A thought experiment, by the way: should ­ be treated the same way 
as <wbr>?  Why or why not?  It's an explicitly inserted break 

> When I wish to say that characters like the hyphen "-" and
> the percent sign "%" are not to be treated as breakpoints, as browsers
> may treat them by default, what can I do?

Nothing at the moment, but that seems like something to specify via CSS 
text-wrap, not via markup.

> As the default treatment of characters varies by browser, and the characters in notations like URLs
> vary, there is need for being able to say "in this piece of text,
> suppress all breakpoints you might imply, and obey only explicit
> indications of line breaks or line break opportunities".

Right.  I'd be fine with that.  But again, would ­ be considered 
such an explicit indication?

> This is what <nobr> and <wbr> were created for

It sounds like half the problem here is that <nobr> is defined as just 
mapping to white-space:nowrap, right?  And the other half is that <wbr> 
is then not defined usefully at all.

Snipped the history since I'm honestly not interested in that.  I'm 
intested in what the goals are (which is only tangentially related to 
what they were 12 years ago) and how we get there.

>> This can be done by simply using "white-space: normal" and having UAs
>> prioritize breaks at <wbr> over other linebreaks, no?
> No, because browsers treat a large number of non-whitespace characters
> as allowing line breaks after them.
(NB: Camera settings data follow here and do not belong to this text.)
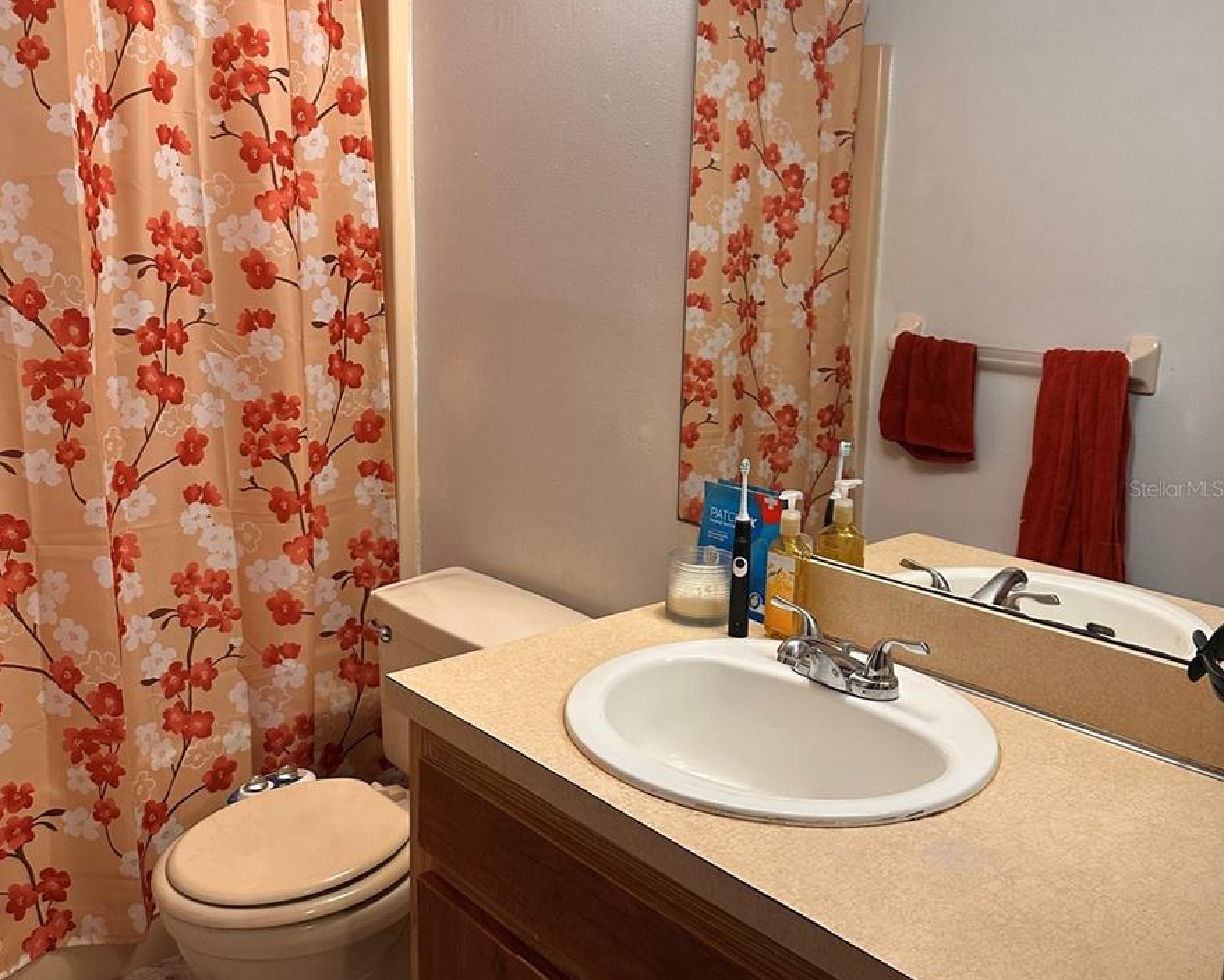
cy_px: 488
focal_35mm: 32
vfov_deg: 45.8
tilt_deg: -11.2
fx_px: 1160
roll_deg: -3.0
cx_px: 601
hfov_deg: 55.6
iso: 200
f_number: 1.78
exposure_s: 1/120
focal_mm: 6.86
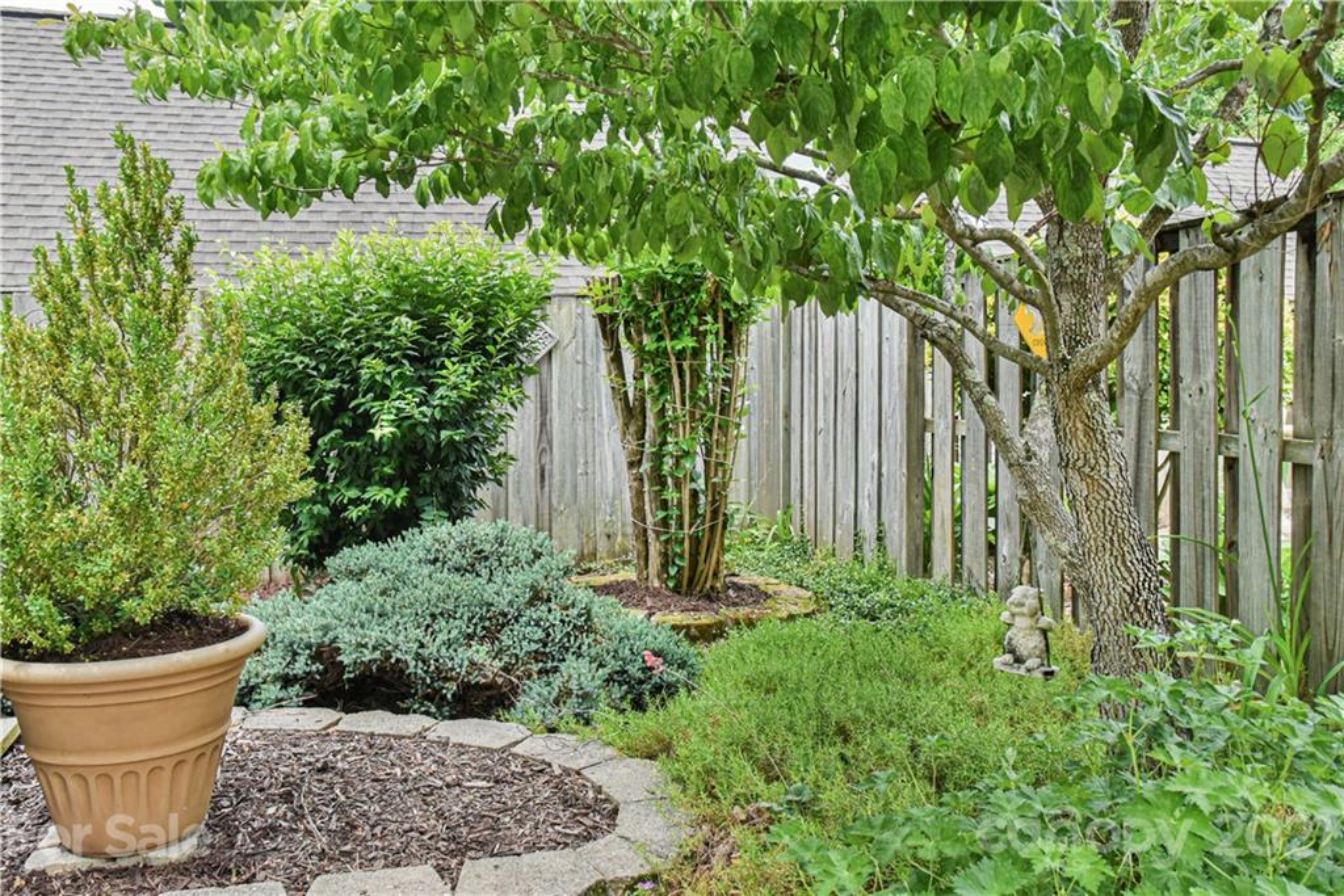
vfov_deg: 47.9
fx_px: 1008
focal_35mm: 27
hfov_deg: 67.4
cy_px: 448
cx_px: 672
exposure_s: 1/200
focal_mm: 27
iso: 1600
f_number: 7.1
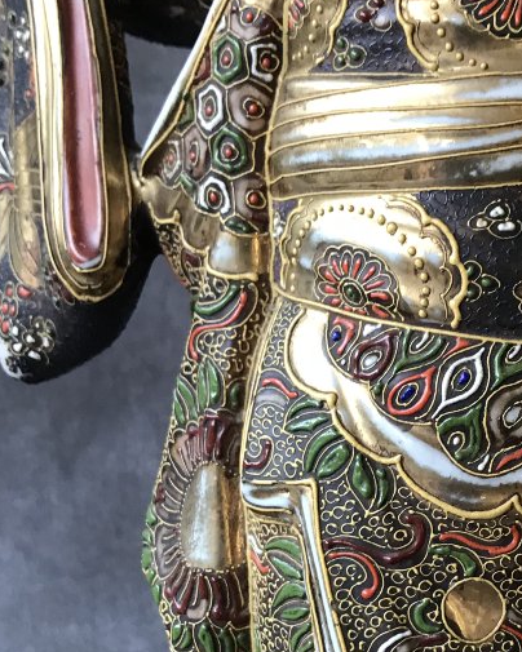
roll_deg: -1.8
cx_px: 430
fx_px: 1255
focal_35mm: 65
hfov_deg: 23.1
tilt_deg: -12.7
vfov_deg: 29.1
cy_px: 389
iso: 40
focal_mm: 3.99
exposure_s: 1/17
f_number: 1.8
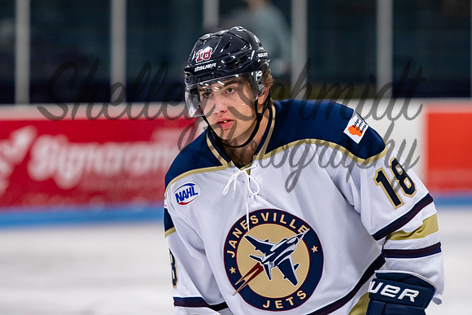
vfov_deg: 3.8
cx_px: 237
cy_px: 108
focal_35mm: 359
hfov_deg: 5.7
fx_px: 4704
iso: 1250
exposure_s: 1/640
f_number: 3.2
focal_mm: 175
Authors need something to prevent
> ridiculous and distorting line breaks in, say, "-1", "%5", and "f(1)".

OK.  I think that something belongs in CSS (or, going out on a limb, 
should just be considered a quality-of-implementation issue).  This is 
not an HTML-specific problem.

> Breaking a URL after "-" is particularly confusing

Why?  It seems no more confusing than breaking after '/' unless the 
implication is that people will think the '-' is inserted by a 
hyphenation algorithm and isn't part of the url.
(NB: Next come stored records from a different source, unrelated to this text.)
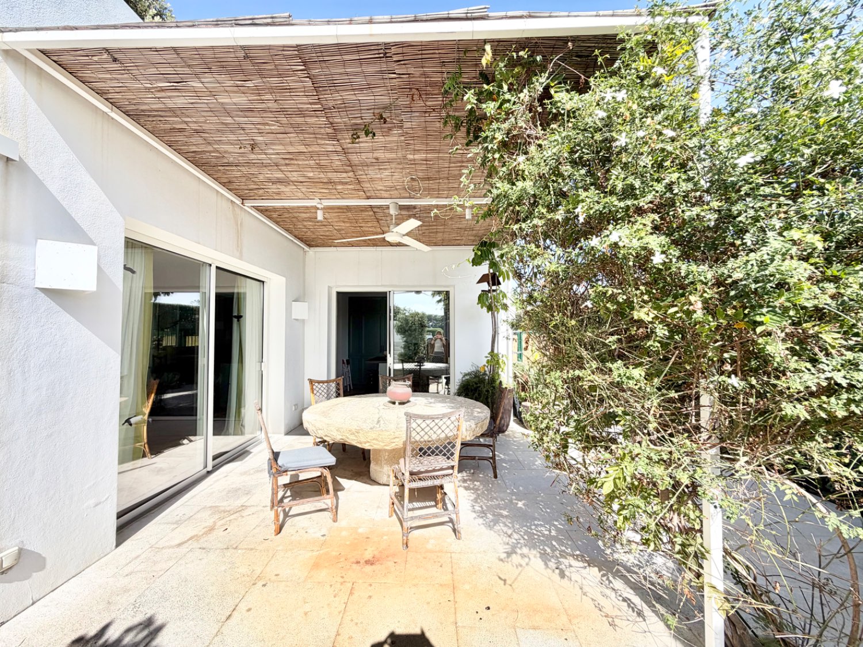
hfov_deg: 102.1
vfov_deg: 85.7
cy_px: 324
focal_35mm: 14
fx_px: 349
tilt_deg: +2.3
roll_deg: +0.1
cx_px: 432
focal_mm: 2.22
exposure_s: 1/770
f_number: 2.2
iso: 32
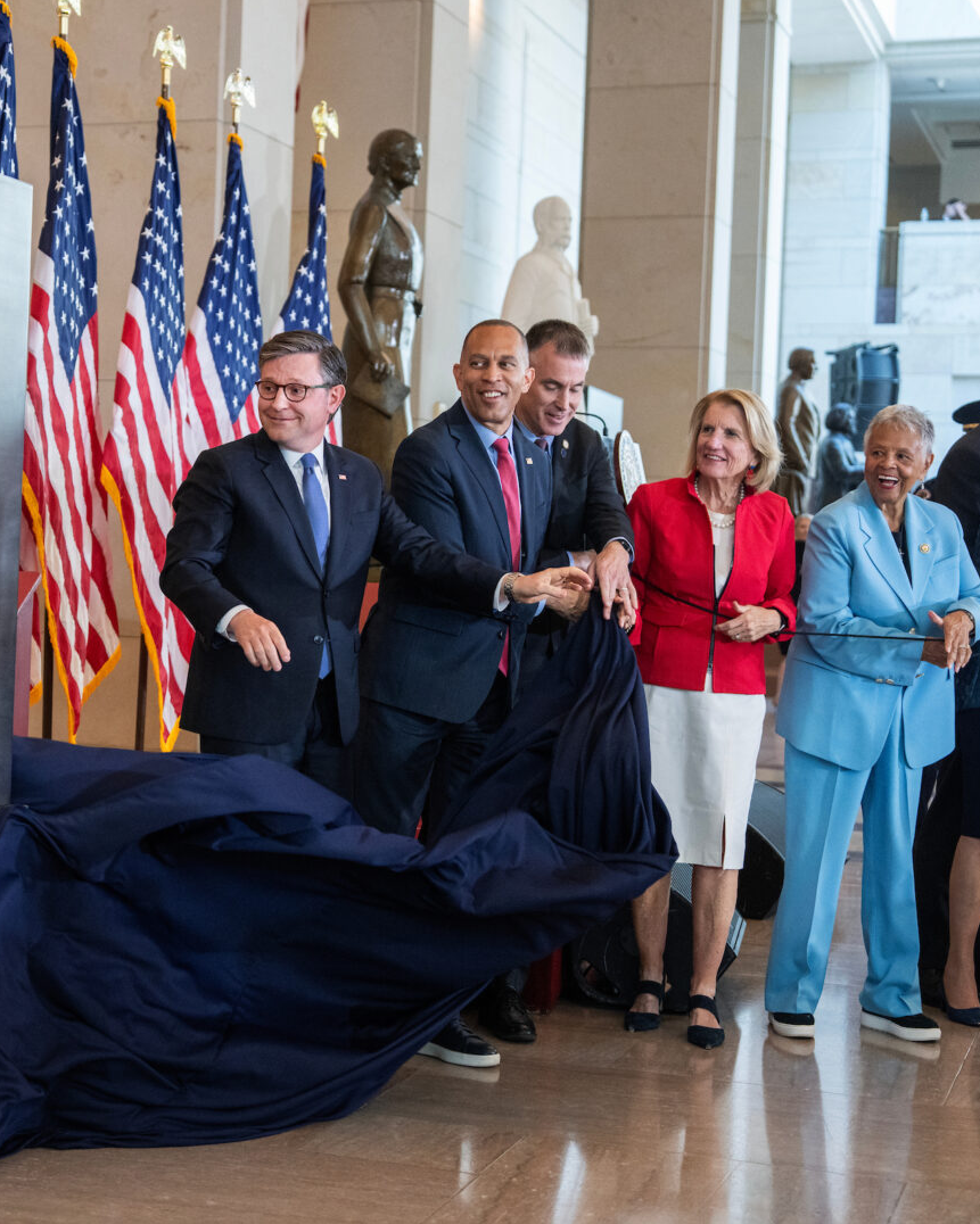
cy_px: 611
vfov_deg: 29.1
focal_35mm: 65
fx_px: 2356
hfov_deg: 23.1
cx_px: 153
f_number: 2.8
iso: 3200
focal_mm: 46
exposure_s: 1/640
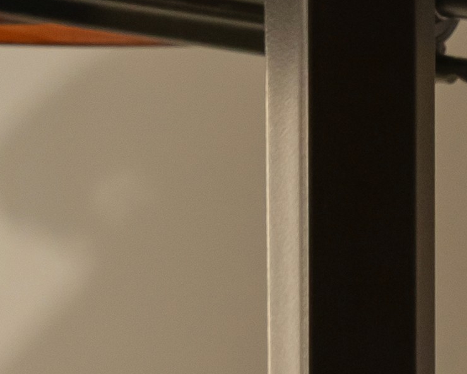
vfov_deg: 5.7
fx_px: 3469
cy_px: -807
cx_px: 1020
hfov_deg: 7.3
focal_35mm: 251
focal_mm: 33
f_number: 6.3
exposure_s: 1/50
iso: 400
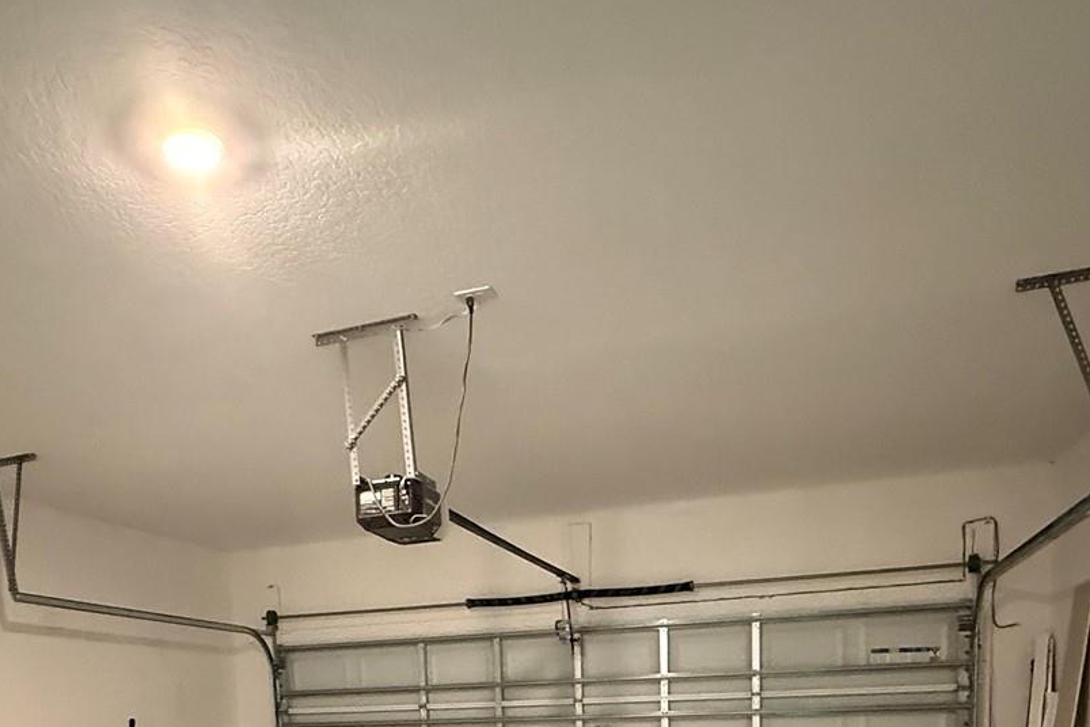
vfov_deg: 38.0
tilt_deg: -4.9
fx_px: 878
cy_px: 787
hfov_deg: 63.4
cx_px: 472
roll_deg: +2.4
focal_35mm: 29
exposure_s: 1/40
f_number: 2.2
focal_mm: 2.22
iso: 1250
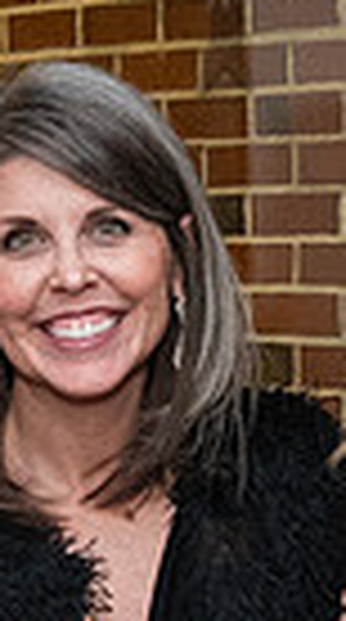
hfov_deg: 6.6
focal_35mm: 184
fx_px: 3020
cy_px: 462
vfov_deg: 11.7
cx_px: 242
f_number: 6.3
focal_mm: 35
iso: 6400
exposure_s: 1/320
Note that RFC 3986 Appendix C is NOT relevant here.  That talks about 
line-breaking URLs by inserting whitespace (like actual newline 
characters) into the URL string.  We're talking about purely visual 
line-breaking that does not modify the content in any way; if you select 
and copy the url there will NOT be a newline in the result.  The 
situation is fundamentally different from plaintext wrapping as talked 
about in RFC 3986 Appendix C.

> Breaking after "%" in a URL is absurd, as it breaks a %-encoding of a
> character.

Uh... how does it break it?  Am I just missing something?

Is this the same confusion as above for '-', where you think there's 
whitespace being introduced after the '%' or something?
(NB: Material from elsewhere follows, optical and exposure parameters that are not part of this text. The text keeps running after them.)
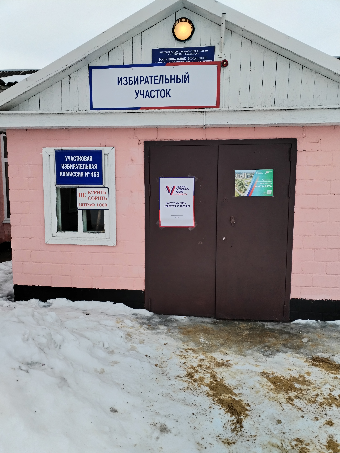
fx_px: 340
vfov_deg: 67.3
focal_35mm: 26
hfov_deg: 53.1
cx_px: 170
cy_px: 226
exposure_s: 1/276
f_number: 1.8
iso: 100
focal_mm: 4.75
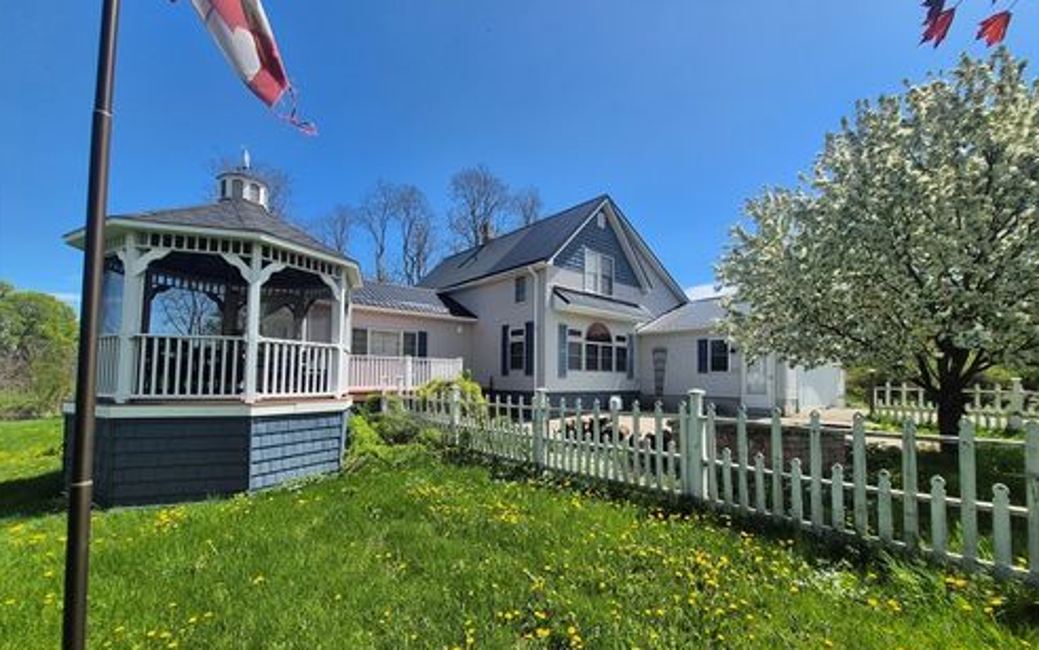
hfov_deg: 105.3
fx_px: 397
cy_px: 360
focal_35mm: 14
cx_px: 515
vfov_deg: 78.4
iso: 50
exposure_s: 1/2048
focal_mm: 1.74
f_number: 2.2
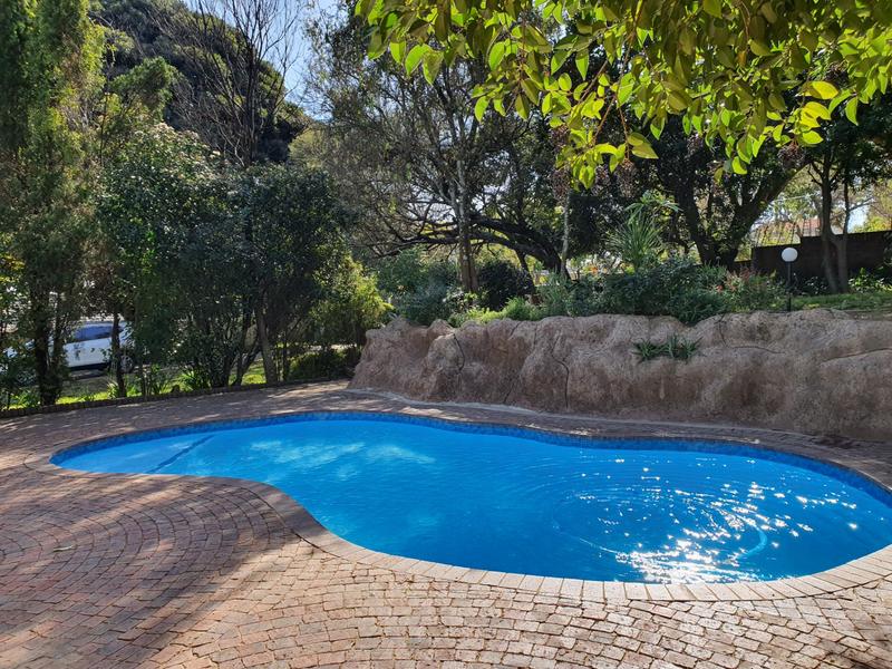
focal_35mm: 26
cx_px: 446
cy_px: 334
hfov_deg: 67.3
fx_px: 670
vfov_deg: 53.1
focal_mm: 4.3
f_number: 2.4
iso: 50
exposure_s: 1/610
>> Yes, that's what "text-wrap: none" means. Right now the HTML spec
>> explicitly says that this setting should be ignore for <wbr>, which is
>> what make no sense.
> The statement is in section 13 Rendering, which in non-normative,

Then why is it present at all?  I think it should just be removed.

> And it refers to white-space, not text-wrap. Whether white-space: nowrap
> implies something for text-wrap depends on the definition of CSS

I think talking about anything other than CSS3 Text is pointless here; 
by the time this part of HTML5 reaches anything resembling stability 
CSS3 Text will have too.  Furthermore, CSS2.1 and earlier don't really 
define how breaking happens (past saying that "white-space: nowrap" 
prevents it).

> Weird. Anyway, "white-space" there links to CSS 2.1, and the document
> does not mention text-wrap at all.

Yes.  I don't think it's worth worrying about what CSS 2.1 says here.

>>> The HTML specs cannot dictate what CSS specs do
>> They're trying to, is my point.
> That's unproductive, is my point.

Hey, we agree on the important things.  I'll go ahead and wontfix the 
Gecko bug on this.

Another thing to ponder: I accept that <wbr> inside <nobr> should allow 
breaking.  Should <wbr> inside <pre> allow breaking?